Saved entries
▼

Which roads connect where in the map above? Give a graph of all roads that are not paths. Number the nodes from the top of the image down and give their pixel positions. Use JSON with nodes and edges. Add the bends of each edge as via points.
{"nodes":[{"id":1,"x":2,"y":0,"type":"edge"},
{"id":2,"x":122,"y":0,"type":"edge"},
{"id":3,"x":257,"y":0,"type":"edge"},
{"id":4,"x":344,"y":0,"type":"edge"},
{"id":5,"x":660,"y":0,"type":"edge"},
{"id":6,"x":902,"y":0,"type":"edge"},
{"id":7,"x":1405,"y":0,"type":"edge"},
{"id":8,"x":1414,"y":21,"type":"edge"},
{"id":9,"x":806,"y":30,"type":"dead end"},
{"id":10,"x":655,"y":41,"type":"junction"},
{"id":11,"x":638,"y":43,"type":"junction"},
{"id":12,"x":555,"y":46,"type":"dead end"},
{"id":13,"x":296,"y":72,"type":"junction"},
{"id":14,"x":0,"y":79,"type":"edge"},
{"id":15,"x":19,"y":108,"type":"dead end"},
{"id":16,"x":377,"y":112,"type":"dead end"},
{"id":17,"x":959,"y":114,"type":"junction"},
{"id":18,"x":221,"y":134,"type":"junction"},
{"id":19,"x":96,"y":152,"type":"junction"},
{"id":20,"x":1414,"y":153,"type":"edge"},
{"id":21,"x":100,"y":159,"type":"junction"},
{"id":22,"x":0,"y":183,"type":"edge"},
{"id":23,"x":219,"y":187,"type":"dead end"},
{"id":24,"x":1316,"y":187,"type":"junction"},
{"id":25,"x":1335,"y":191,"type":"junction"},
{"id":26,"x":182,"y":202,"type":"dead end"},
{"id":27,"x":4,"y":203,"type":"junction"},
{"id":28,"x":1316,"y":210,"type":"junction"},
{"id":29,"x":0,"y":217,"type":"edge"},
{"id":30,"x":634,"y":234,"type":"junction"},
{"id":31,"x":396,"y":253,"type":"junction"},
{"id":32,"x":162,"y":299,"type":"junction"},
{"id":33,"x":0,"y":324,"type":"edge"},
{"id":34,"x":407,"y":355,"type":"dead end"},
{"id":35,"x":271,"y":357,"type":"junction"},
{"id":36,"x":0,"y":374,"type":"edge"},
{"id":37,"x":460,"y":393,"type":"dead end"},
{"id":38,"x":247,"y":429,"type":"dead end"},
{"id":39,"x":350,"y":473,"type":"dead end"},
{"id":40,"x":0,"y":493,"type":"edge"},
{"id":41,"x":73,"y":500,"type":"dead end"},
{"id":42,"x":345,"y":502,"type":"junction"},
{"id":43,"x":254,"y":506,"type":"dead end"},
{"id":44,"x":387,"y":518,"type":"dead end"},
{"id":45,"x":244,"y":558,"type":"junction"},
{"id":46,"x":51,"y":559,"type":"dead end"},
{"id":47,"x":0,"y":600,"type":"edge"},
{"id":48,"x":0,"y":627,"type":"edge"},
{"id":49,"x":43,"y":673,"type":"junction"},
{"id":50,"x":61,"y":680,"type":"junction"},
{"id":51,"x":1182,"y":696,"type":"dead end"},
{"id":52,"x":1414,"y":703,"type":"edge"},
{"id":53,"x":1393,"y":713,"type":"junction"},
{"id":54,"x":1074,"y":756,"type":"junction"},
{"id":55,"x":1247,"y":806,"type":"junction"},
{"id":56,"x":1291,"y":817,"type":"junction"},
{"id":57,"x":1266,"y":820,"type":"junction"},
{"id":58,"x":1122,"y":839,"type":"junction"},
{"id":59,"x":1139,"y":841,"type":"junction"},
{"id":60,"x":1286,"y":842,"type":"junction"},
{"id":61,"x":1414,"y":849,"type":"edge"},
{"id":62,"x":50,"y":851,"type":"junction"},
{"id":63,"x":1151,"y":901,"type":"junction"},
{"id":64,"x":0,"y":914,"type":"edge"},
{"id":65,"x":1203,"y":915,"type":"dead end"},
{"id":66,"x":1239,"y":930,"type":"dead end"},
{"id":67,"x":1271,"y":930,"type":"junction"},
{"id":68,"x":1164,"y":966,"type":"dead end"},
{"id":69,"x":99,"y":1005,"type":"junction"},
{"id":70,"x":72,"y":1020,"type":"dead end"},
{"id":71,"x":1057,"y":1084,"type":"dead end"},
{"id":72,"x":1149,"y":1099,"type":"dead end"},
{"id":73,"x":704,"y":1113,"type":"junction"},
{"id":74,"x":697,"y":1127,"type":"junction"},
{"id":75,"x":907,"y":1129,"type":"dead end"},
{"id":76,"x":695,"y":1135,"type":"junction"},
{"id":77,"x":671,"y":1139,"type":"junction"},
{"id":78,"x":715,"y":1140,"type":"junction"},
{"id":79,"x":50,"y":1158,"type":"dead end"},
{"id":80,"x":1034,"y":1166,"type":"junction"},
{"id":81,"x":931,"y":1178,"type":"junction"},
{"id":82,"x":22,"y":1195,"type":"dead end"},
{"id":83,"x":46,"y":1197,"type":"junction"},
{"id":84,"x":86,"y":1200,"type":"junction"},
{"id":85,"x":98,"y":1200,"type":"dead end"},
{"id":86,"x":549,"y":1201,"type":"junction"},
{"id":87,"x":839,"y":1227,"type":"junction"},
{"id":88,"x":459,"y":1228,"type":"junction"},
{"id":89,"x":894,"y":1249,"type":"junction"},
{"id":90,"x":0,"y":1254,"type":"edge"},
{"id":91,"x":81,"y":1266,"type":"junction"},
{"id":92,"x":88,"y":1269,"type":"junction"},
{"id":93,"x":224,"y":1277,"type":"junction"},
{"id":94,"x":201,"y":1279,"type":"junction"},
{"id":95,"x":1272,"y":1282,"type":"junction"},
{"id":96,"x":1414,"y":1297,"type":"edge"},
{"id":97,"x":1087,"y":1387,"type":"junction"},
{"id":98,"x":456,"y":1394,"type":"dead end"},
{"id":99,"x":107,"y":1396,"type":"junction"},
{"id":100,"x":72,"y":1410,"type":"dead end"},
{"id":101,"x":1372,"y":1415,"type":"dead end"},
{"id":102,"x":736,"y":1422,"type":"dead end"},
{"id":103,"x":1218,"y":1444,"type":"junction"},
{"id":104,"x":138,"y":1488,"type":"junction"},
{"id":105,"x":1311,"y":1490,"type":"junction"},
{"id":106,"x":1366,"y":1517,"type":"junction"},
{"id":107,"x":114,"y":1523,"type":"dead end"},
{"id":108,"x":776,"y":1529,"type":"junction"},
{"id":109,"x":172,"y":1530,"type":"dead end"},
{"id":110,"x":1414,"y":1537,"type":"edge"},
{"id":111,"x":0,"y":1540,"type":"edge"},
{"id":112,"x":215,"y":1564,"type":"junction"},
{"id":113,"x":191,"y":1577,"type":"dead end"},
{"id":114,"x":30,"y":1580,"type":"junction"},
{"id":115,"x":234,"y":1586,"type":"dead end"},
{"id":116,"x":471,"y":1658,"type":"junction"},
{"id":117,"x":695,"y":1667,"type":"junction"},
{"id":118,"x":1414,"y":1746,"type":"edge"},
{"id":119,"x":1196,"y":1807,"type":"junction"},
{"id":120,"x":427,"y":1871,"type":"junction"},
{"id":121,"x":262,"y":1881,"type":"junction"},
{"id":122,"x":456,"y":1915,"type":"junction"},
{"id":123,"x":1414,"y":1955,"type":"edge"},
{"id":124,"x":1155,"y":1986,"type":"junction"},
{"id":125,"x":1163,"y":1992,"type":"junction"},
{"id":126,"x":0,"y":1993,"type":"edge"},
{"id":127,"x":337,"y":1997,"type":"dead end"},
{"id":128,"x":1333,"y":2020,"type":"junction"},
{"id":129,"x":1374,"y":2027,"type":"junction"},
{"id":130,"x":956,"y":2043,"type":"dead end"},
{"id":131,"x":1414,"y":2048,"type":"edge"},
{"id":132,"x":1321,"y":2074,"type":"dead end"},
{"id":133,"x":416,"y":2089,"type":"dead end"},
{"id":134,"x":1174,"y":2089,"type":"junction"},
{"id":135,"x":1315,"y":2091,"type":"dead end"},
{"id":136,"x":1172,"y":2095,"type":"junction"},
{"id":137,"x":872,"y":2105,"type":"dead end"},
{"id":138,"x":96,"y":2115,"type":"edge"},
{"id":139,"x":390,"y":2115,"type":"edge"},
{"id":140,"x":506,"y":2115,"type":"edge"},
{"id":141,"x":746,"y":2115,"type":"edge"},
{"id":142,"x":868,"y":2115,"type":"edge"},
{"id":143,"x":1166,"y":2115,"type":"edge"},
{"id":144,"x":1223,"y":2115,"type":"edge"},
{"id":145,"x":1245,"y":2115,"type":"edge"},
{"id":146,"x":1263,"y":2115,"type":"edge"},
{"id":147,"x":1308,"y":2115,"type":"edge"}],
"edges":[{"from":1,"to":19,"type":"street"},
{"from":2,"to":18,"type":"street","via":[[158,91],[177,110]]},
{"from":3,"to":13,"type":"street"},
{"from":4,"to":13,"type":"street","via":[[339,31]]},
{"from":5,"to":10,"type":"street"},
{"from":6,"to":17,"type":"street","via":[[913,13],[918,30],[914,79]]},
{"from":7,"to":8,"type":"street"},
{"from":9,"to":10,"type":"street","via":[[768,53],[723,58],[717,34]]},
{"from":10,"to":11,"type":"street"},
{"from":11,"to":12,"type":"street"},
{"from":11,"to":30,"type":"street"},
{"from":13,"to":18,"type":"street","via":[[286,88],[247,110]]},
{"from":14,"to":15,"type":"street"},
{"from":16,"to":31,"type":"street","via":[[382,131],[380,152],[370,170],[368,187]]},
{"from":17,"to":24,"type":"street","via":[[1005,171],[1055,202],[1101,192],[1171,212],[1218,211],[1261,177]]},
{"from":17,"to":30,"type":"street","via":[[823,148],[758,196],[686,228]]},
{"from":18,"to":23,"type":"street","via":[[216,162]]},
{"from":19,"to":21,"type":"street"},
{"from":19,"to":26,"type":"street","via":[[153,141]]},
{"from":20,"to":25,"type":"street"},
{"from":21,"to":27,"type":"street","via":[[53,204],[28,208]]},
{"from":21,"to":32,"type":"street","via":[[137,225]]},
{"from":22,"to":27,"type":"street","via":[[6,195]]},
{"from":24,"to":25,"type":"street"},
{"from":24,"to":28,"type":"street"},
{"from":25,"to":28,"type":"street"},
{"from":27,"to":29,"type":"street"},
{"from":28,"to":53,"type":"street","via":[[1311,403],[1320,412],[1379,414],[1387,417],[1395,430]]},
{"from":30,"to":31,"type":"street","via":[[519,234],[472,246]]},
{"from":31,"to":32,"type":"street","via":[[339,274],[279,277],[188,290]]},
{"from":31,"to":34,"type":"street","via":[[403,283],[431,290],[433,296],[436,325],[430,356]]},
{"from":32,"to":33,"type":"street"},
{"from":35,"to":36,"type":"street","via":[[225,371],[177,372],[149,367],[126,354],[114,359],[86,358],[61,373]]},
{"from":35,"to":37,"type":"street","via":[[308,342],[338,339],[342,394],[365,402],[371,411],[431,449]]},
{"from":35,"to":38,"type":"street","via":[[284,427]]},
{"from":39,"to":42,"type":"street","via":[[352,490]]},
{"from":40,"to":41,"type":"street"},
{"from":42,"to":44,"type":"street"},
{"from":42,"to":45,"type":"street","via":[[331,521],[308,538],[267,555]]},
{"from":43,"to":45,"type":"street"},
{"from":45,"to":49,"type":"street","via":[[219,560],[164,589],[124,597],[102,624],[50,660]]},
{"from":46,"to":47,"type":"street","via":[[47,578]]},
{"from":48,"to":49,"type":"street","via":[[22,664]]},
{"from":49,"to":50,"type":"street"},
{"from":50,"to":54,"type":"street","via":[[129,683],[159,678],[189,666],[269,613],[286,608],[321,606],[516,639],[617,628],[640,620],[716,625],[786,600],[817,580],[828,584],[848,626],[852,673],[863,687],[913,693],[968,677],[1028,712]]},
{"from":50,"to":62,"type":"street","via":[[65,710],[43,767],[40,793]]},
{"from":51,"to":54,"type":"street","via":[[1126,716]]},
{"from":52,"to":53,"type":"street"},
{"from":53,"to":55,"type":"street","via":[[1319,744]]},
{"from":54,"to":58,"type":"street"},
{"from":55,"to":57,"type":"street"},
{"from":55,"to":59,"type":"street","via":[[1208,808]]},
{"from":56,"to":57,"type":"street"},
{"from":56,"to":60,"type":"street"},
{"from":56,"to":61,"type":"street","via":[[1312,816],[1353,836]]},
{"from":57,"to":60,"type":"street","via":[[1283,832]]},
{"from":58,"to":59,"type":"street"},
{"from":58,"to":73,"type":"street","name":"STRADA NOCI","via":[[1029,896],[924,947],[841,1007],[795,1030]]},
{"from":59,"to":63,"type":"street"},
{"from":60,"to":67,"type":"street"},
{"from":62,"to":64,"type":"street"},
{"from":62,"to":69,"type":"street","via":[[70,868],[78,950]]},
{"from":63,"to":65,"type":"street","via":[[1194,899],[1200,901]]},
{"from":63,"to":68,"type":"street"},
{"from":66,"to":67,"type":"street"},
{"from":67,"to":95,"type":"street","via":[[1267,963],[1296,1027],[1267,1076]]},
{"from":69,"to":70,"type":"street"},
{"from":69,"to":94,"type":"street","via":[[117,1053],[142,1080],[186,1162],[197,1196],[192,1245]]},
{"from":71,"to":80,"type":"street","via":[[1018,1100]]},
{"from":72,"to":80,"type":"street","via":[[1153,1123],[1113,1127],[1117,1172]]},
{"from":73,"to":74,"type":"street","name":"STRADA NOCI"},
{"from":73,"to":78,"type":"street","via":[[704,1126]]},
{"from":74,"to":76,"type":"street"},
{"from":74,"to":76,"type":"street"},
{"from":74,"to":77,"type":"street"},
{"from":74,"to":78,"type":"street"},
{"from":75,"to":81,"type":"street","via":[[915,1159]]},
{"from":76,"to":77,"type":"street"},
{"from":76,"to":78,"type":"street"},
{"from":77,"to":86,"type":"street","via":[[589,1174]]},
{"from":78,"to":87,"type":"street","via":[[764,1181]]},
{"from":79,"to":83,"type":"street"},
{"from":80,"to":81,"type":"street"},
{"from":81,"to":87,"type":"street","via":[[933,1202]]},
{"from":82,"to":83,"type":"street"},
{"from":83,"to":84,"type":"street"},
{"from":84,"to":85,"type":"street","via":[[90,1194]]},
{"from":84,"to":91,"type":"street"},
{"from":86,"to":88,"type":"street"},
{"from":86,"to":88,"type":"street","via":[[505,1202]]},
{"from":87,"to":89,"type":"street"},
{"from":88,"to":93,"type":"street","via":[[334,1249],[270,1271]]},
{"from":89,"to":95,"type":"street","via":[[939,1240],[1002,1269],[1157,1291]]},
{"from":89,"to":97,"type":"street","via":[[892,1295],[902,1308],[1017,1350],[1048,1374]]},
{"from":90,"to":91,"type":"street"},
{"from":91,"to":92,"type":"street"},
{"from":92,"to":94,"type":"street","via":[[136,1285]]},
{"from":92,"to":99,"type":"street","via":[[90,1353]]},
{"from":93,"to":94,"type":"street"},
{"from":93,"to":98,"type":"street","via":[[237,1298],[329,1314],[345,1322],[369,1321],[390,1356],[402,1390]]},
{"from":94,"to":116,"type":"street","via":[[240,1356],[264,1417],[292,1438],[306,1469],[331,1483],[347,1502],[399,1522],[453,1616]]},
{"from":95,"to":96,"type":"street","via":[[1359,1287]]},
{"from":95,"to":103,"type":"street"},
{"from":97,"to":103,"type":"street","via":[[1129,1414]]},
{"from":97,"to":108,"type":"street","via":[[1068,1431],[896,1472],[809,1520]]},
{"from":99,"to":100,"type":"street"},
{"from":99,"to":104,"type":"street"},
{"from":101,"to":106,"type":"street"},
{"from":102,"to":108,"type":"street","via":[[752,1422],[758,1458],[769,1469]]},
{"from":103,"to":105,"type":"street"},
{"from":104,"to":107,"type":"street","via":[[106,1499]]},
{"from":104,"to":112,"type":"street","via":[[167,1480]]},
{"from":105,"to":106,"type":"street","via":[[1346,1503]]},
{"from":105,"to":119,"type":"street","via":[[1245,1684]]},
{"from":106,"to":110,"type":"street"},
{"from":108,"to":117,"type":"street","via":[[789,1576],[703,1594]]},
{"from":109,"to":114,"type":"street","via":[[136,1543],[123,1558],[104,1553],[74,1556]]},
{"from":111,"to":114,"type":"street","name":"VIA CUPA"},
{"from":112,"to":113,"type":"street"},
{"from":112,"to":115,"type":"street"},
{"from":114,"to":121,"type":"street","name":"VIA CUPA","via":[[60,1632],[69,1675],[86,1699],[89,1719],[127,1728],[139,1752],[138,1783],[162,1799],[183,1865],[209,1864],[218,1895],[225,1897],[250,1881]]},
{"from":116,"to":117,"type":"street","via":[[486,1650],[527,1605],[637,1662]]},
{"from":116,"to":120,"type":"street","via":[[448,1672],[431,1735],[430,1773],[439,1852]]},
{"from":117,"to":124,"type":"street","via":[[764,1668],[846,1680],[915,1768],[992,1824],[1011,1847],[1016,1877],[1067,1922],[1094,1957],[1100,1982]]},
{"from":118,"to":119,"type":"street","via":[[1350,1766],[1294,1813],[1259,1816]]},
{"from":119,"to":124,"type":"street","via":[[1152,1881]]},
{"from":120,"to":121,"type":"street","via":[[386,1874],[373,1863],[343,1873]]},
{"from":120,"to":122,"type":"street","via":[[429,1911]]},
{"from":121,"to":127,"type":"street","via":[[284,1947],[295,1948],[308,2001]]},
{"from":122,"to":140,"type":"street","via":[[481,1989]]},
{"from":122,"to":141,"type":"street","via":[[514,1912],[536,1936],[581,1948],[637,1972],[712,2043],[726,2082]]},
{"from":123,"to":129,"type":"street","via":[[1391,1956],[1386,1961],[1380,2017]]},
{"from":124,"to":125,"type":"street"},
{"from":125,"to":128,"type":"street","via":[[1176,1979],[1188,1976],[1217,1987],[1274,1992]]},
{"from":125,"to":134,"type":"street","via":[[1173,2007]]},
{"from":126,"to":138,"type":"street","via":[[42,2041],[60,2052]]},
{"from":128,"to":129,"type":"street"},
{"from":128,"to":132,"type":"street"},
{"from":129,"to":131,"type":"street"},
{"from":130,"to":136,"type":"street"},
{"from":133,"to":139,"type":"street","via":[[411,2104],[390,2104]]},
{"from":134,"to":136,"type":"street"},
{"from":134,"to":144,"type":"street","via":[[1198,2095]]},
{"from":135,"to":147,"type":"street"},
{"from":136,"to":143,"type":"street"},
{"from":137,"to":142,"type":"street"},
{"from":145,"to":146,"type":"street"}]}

▲

**Work to be completed:**
Where the word "nodes" occurs in a line of the records, copy that line.

**Completed exercise:**
Which roads connect where in the map above? Give a graph of all roads that are not paths. Number the nodes from the top of the image down and give their pixel positions. Use JSON with nodes and edges. Add the bends of each edge as via points.
{"nodes":[{"id":1,"x":2,"y":0,"type":"edge"},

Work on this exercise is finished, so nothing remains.